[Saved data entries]

>>>>

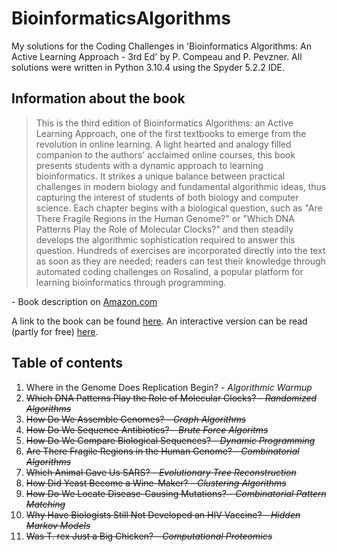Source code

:# BioinformaticsAlgorithms
 My solutions for the Coding Challenges in 'Bioinformatics Algorithms: An Active Learning Approach - 3rd Ed' by P. Compeau and P. Pevzner. All solutions were written in Python 3.10.4 using the Spyder 5.2.2 IDE.

## Information about the book
 > This is the third edition of Bioinformatics Algorithms: an Active Learning Approach, one of the first textbooks to emerge from the revolution in online learning. A light hearted and analogy filled companion to the authors' acclaimed online courses, this book presents students with a dynamic approach to learning bioinformatics. It strikes a unique balance between practical challenges in modern biology and fundamental algorithmic ideas, thus capturing the interest of students of both biology and computer science. Each chapter begins with a biological question, such as "Are There Fragile Regions in the Human Genome?" or "Which DNA Patterns Play the Role of Molecular Clocks?" and then steadily develops the algorithmic sophistication required to answer this question. Hundreds of exercises are incorporated directly into the text as soon as they are needed; readers can test their knowledge through automated coding challenges on Rosalind, a popular platform for learning bioinformatics through programming.
 
 \- Book description on [Amazon.com](https://www.amazon.com/BIOINFORMATICS-ALGORITHMS-Phillip-Compeau-dp-0990374637/dp/0990374637/)
 
 A link to the book can be found [here](https://www.bioinformaticsalgorithms.org/read-the-book). An interactive version can be read (partly for free) [here](https://stepik.org/course/55789).

## Table of contents

1. Where in the Genome Does Replication Begin? - *Algorithmic Warmup*
2. ~~Which DNA Patterns Play the Role of Molecular Clocks? - *Randomized Algorithms*~~
3. ~~How Do We Assemble Genomes? - *Graph Algorithms*~~
4. ~~How Do We Sequence Antibiotics?  - *Brute Force Algoritms*~~
5. ~~How Do We Compare Biological Sequences? - *Dynamic Programming*~~
6. ~~Are There Fragile Regions in the Human Genome? - *Combinatorial Algorithms*~~
7. ~~Which Animal Gave Us SARS? - *Evolutionary Tree Reconstruction*~~
8. ~~How Did Yeast Become a Wine-Maker? - *Clustering Algorithms*~~
9. ~~How Do We Locate Disease-Causing Mutations? - *Combinatorial Pattern Matching*~~
10. ~~Why Have Biologists Still Not Developed an HIV Vaccine? - *Hidden Markov Models*~~
11. ~~Was T. rex Just a Big Chicken? - *Computational Proteomics*~~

<<<<

What you will do>
Go from the first line of the data above to the line containing "## Information about the book" and retype exactly those lines, both included, but none of the pictures.

Solution to the problem>
Source code

:# BioinformaticsAlgorithms
 My solutions for the Coding Challenges in 'Bioinformatics Algorithms: An Active Learning Approach - 3rd Ed' by P. Compeau and P. Pevzner. All solutions were written in Python 3.10.4 using the Spyder 5.2.2 IDE.

## Information about the book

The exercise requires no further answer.